### Aufgabenstellung
Geben Sie nur die Anzahl der Zeilen in der folgenden Auflistung an, die die Zeichenfolge „years“ enthalten, wobei Groß- und Kleinschreibung zu beachten ist.

==================================================

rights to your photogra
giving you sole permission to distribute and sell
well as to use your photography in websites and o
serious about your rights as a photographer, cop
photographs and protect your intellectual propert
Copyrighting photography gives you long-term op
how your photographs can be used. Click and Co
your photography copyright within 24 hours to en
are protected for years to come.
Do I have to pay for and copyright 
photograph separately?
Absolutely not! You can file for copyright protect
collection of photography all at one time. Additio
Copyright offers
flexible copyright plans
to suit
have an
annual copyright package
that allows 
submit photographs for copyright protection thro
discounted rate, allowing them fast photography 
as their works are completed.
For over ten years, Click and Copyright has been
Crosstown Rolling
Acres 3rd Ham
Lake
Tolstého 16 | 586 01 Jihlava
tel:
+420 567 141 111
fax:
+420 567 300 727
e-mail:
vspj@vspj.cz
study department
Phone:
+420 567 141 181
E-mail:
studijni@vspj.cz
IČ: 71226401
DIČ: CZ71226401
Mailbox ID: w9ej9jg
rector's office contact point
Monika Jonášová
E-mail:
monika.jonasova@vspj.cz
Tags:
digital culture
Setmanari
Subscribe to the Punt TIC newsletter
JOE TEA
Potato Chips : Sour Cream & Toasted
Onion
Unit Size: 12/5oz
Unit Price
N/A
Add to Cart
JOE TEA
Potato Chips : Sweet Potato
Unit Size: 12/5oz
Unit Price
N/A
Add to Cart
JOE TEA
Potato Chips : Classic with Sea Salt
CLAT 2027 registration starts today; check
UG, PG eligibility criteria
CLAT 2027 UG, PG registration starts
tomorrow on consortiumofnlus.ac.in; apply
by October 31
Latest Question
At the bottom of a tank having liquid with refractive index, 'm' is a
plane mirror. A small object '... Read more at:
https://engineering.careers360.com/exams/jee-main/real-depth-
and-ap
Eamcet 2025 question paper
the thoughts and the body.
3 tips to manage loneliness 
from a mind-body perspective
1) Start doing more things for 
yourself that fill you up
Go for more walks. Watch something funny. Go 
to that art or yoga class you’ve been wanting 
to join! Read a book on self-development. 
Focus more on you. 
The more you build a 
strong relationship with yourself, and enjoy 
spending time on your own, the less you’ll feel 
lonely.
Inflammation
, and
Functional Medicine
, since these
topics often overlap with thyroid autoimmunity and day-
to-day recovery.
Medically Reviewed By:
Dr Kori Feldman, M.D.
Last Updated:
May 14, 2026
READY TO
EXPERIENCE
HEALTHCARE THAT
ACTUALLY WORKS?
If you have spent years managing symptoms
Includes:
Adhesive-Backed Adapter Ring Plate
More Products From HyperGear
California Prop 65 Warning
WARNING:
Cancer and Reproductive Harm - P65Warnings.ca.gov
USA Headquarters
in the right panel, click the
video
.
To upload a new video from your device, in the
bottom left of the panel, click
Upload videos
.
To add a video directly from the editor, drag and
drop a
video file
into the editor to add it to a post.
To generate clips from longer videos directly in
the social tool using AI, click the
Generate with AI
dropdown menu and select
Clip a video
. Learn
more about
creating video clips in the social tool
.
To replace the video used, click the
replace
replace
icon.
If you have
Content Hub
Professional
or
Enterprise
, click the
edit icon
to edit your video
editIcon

==================================================

### Lösung der Aufgabe
3